● WORK TO BE COMPLETED: With pictures left out, only the lines from the one containing "X71965000Y-46035000D03*" through the end of the records should be reproduced exactly, please.
* * * * * * *
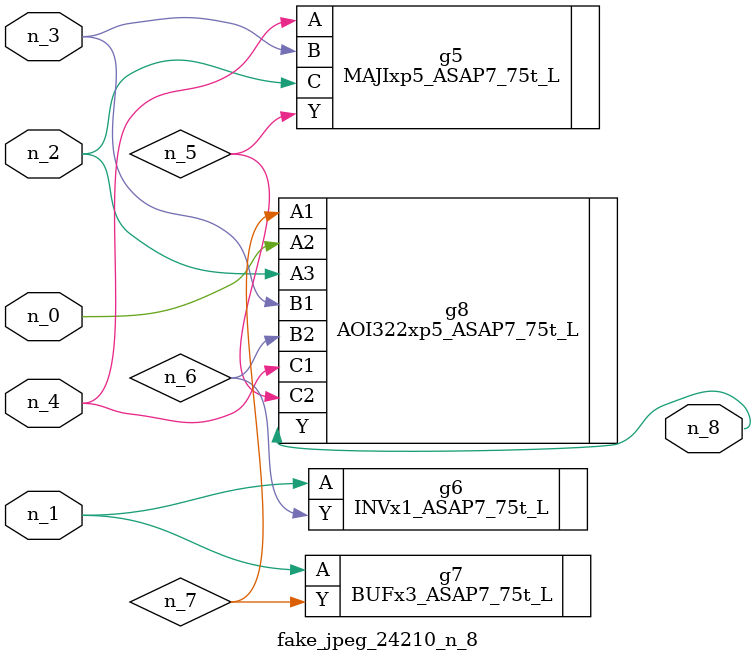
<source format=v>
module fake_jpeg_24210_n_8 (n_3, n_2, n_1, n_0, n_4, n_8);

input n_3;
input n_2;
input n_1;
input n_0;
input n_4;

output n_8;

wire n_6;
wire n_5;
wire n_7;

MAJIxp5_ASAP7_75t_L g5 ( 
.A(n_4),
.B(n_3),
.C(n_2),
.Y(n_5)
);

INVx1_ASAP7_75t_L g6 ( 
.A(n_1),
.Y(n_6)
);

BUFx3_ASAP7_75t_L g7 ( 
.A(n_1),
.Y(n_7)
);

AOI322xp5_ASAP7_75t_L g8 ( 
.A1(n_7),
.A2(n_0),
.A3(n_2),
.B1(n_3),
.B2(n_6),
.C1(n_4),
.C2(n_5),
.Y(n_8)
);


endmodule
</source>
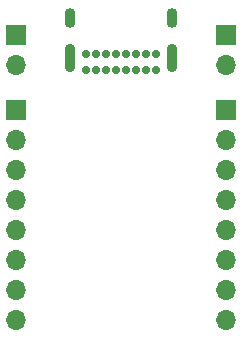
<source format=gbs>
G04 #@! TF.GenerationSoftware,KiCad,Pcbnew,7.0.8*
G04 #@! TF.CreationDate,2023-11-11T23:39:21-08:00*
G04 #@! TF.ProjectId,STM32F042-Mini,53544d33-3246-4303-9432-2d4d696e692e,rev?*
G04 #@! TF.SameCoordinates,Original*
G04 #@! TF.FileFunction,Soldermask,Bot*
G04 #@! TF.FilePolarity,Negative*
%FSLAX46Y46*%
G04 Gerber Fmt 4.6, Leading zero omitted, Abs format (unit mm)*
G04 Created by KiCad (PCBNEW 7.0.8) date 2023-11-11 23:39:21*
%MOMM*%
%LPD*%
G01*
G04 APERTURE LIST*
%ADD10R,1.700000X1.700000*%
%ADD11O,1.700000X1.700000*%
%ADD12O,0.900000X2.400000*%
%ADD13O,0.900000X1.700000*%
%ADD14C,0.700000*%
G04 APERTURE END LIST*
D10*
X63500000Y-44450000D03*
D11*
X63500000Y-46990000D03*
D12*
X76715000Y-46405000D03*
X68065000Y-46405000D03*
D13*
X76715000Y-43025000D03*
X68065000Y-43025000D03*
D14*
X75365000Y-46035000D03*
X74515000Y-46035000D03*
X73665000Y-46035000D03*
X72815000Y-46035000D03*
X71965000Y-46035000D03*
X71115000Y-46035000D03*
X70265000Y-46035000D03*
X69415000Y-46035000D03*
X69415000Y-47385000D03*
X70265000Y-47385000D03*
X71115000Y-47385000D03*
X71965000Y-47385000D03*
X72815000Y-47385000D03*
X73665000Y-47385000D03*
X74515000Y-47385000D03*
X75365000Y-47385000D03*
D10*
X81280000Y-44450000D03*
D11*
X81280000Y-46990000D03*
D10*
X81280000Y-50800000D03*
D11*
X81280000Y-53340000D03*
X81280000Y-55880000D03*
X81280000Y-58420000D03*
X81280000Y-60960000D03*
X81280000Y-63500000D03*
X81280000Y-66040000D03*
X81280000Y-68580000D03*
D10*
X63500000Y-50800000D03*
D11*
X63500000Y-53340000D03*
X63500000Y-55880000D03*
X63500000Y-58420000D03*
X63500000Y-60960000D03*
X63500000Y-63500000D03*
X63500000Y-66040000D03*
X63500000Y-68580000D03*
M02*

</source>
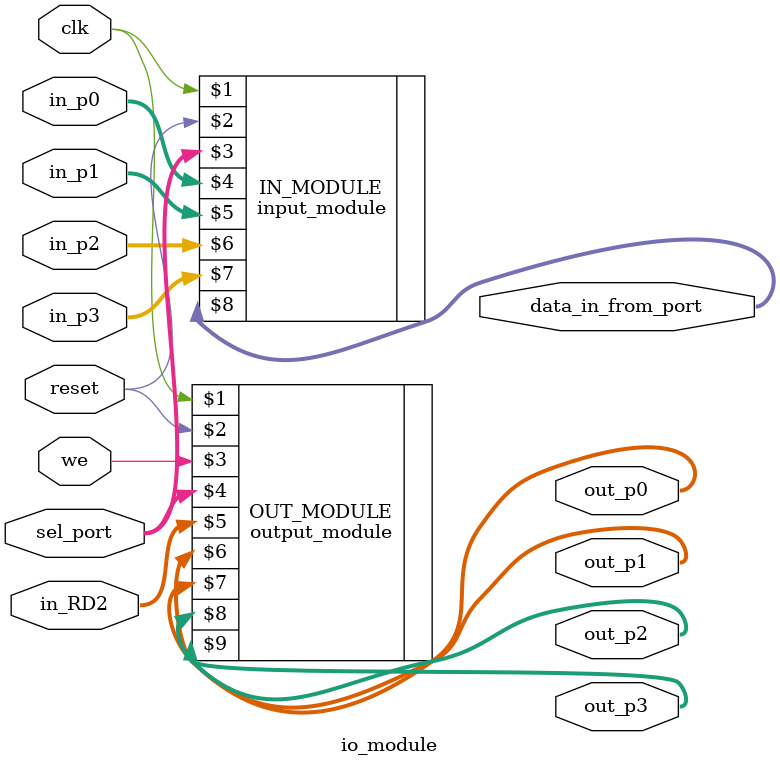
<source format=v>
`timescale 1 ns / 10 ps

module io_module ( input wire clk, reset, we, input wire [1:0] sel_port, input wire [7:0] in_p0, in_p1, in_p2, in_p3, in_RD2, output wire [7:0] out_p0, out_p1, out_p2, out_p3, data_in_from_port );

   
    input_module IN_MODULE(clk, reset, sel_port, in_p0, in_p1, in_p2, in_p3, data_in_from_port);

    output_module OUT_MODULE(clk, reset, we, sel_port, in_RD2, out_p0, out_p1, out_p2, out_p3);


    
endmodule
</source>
* * * * * * *
● RESPONSE TO THIS EXERCISE:
X71965000Y-46035000D03*
X71115000Y-46035000D03*
X70265000Y-46035000D03*
X69415000Y-46035000D03*
X69415000Y-47385000D03*
X70265000Y-47385000D03*
X71115000Y-47385000D03*
X71965000Y-47385000D03*
X72815000Y-47385000D03*
X73665000Y-47385000D03*
X74515000Y-47385000D03*
X75365000Y-47385000D03*
D10*
X81280000Y-44450000D03*
D11*
X81280000Y-46990000D03*
D10*
X81280000Y-50800000D03*
D11*
X81280000Y-53340000D03*
X81280000Y-55880000D03*
X81280000Y-58420000D03*
X81280000Y-60960000D03*
X81280000Y-63500000D03*
X81280000Y-66040000D03*
X81280000Y-68580000D03*
D10*
X63500000Y-50800000D03*
D11*
X63500000Y-53340000D03*
X63500000Y-55880000D03*
X63500000Y-58420000D03*
X63500000Y-60960000D03*
X63500000Y-63500000D03*
X63500000Y-66040000D03*
X63500000Y-68580000D03*
M02*

</source>
<source format=v>
`timescale 1 ns / 10 ps

module io_module ( input wire clk, reset, we, input wire [1:0] sel_port, input wire [7:0] in_p0, in_p1, in_p2, in_p3, in_RD2, output wire [7:0] out_p0, out_p1, out_p2, out_p3, data_in_from_port );

   
    input_module IN_MODULE(clk, reset, sel_port, in_p0, in_p1, in_p2, in_p3, data_in_from_port);

    output_module OUT_MODULE(clk, reset, we, sel_port, in_RD2, out_p0, out_p1, out_p2, out_p3);


    
endmodule
</source>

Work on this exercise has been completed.